Resta o admirável triunfo plástico do filme: a marcha lenta dos homens na cidade subterrânea, a geometria impecável dos movimentos da multidão, a imaginação de um novo mundo de objectos (por exemplo, o relógio gigantesco de apenas 10 horas, as de trabalho), a beleza cenográfica - autocarros aéreos, auto-estradas a diversos níveis, o laboratório de Rotwang - e, logo de início, a carga de erotismo dada a Brigitte Helm, de um magnetismo irresistível na sua caracterização de mulher-máquina, que fazem de “Metropolis” um dos momentos altos da arte do mudo, a situar ao lado de uma “Intolerância” de Griffith, por exemplo.
“Metropolis” é, em suma, um soberbo espectáculo cinematográfico e um detestável panfleto político. Mas acredito que ver este clássico na sua época deverá ter proporcionado, para além de uma inegável confusão, uma experiência inolvidável. Considerado por muitos como o primeiro épico da ficção científica, “Metropolis” sofreu, desde a sua estreia, diversas mutilações e apropriações indevidas. Quase se chegou ao cúmulo de haver uma versão diferente consoante o país em que era exibido.
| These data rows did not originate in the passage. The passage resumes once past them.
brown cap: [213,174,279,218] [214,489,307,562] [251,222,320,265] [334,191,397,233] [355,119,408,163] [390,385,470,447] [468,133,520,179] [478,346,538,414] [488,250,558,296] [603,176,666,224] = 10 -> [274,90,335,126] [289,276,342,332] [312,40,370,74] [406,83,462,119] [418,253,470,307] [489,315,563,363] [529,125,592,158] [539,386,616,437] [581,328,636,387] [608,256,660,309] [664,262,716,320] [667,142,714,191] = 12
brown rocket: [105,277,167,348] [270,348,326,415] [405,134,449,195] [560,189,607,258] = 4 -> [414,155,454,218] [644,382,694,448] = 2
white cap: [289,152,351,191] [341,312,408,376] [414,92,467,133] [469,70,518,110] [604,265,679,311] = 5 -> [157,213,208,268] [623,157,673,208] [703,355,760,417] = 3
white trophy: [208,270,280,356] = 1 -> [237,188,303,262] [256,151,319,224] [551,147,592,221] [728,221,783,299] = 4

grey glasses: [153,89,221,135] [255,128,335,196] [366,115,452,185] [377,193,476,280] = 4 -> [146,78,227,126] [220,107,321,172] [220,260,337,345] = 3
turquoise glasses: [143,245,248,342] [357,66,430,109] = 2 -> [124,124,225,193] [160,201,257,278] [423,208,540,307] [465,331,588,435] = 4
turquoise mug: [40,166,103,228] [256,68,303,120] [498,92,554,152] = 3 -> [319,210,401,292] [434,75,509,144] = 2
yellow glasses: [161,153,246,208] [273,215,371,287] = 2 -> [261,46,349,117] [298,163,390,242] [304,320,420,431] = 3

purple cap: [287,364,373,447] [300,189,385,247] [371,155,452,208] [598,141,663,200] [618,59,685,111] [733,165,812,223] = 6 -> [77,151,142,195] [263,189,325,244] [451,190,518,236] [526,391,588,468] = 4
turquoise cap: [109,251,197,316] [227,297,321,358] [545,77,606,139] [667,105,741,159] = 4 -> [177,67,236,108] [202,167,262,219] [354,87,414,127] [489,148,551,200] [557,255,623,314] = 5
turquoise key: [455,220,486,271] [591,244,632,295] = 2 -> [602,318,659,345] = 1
Inclusivé foi alvo de uma colorização quando o músico americano Giorgio Moroder comercializou o filme em 1984 com uma nova banda sonora onde pontificavam canções interpretadas por Freddie Mercury, Pat Benatar ou Bonnie Tyler (essa banda sonora foi muito justamente distinguida como a pior banda-sonora de 1985 – os conhecidos Razzie Awards).
“Metropolis” conseguiu resistir a todas estas blasfémias. Agora, a novissima versão disponível em DVD e BLU-RAY, retoma a banda sonora original de Gottfried Huppertz (numa versão actualizada) e inclui 25 minutos de metragem descoberta há dois anos  na Argentina, o que amplia a totalidade do tempo da obra para 150 minutos; ainda assim um pouco distante - uma hora inteira - da versão exibida na altura da estreia, que durava 210 minutos. Provavelmente esta será agora a versão de referência e à qual teremos direito nos próximos anos. Mas a fraca qualidade das cenas agora adicionadas (cheias de riscos, que nem toda a tecnologia actual conseguiu eliminar) faz-nos no mínimo interrogar sobre a utilidade de tal adição. Se a obra ganhou em extensão perdeu sem dúvida alguma em uniformidade qualitativa.